Items listed in a dataset
----------
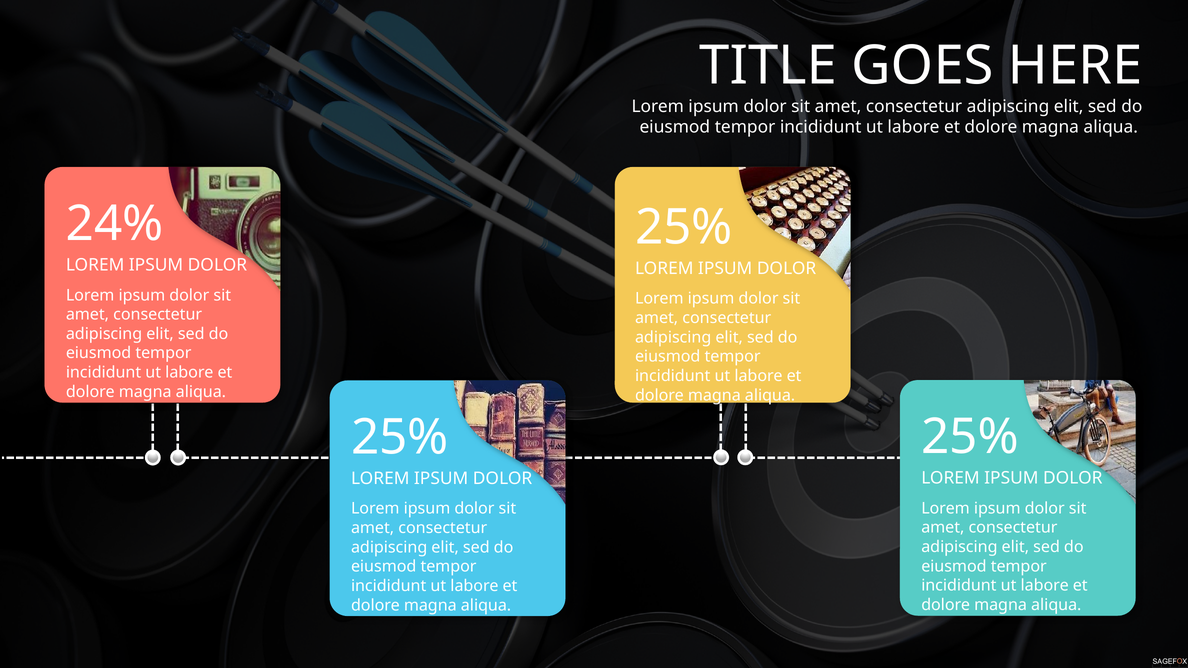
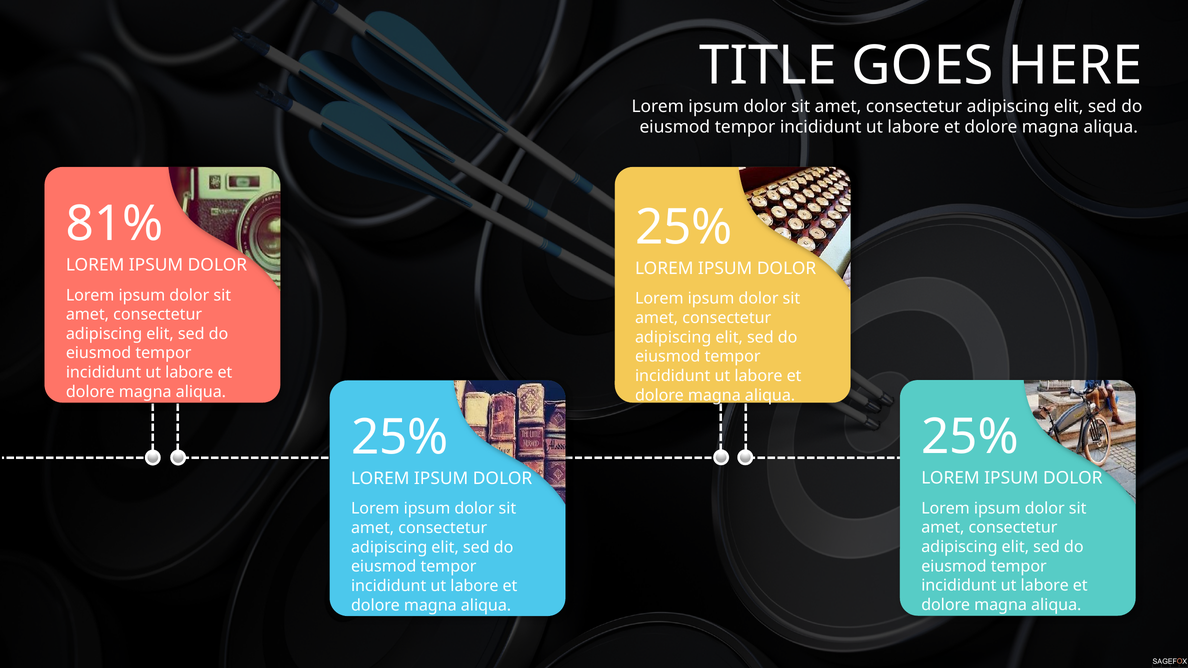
24%: 24% -> 81%
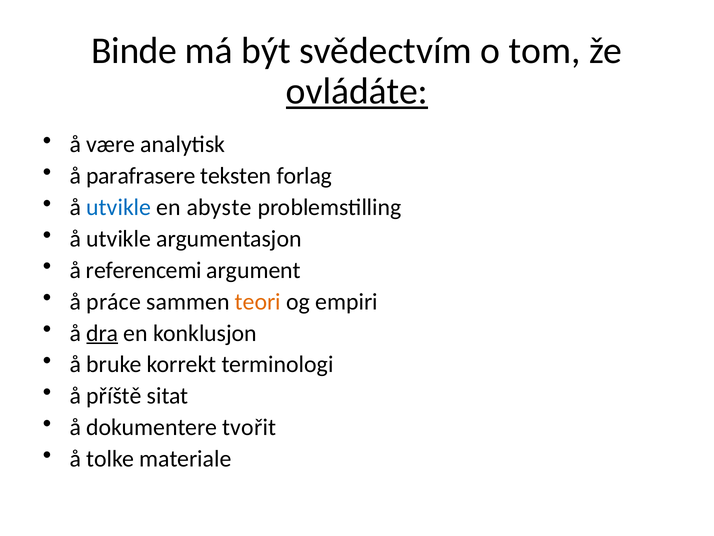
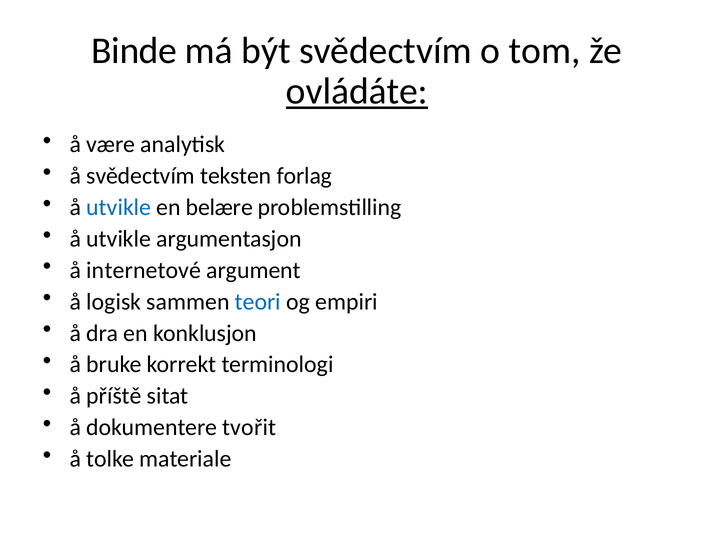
å parafrasere: parafrasere -> svědectvím
abyste: abyste -> belære
referencemi: referencemi -> internetové
práce: práce -> logisk
teori colour: orange -> blue
dra underline: present -> none
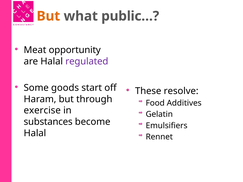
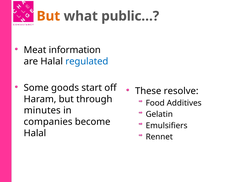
opportunity: opportunity -> information
regulated colour: purple -> blue
exercise: exercise -> minutes
substances: substances -> companies
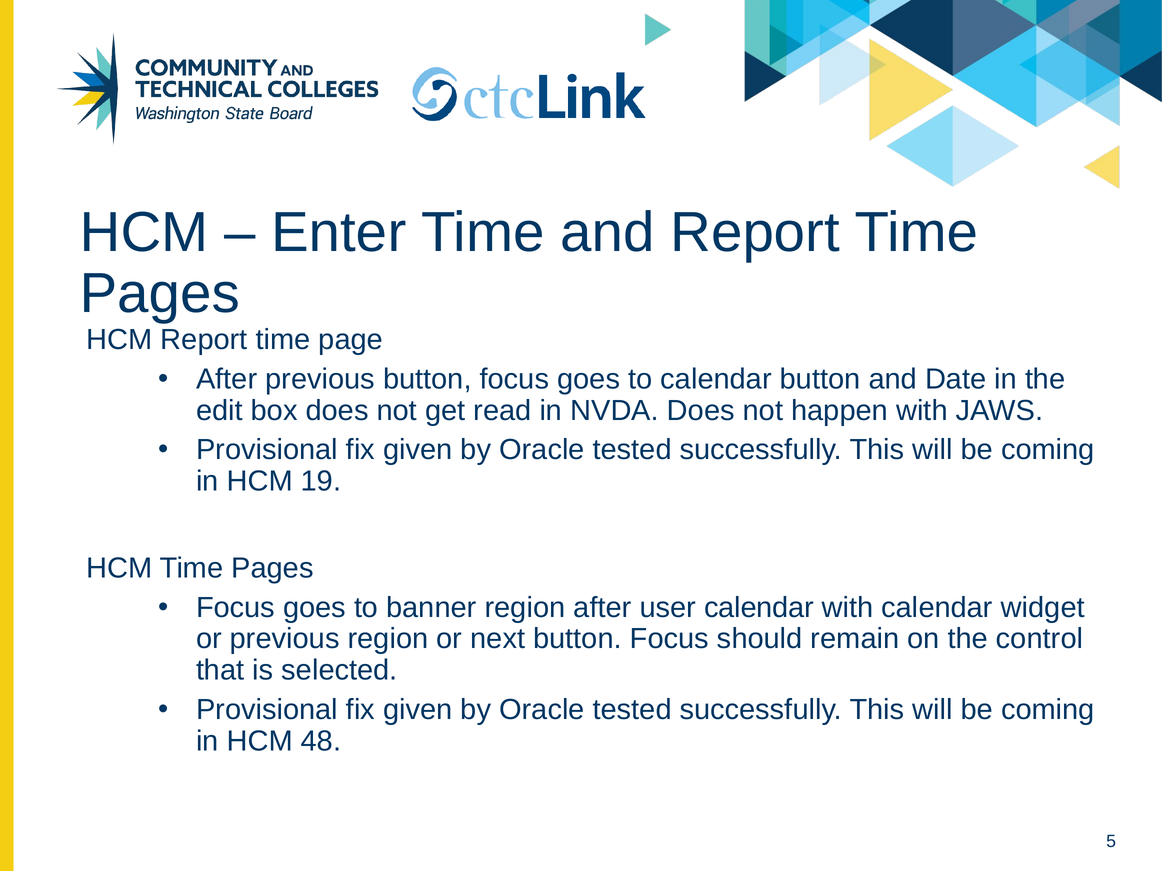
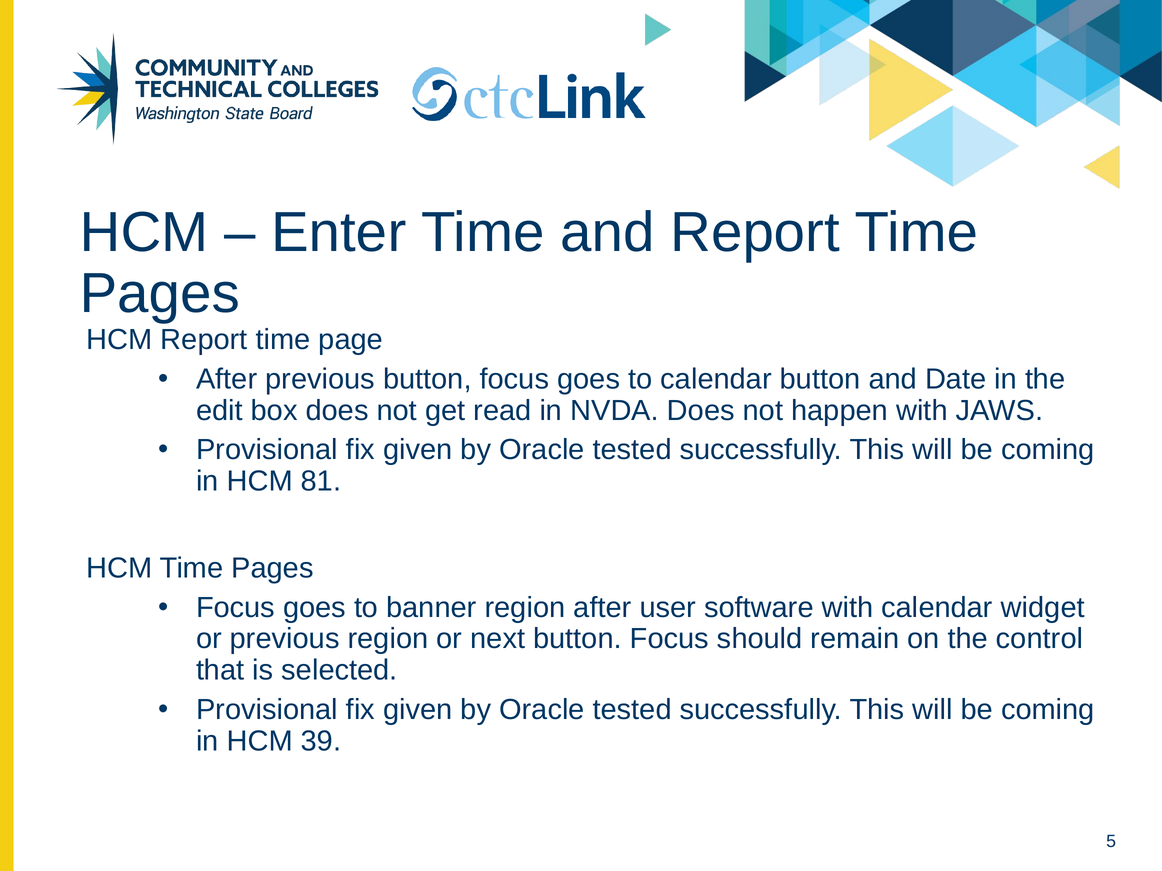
19: 19 -> 81
user calendar: calendar -> software
48: 48 -> 39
----------
# [Exercise prompt]
Copy word for word every line in the rows above that describes a change, leaving the pictures out.

# [Result for this exercise]
24%: 24% -> 81%
å parafrasere: parafrasere -> svědectvím
abyste: abyste -> belære
referencemi: referencemi -> internetové
práce: práce -> logisk
teori colour: orange -> blue
dra underline: present -> none
opportunity: opportunity -> information
regulated colour: purple -> blue
exercise: exercise -> minutes
substances: substances -> companies
19: 19 -> 81
user calendar: calendar -> software
48: 48 -> 39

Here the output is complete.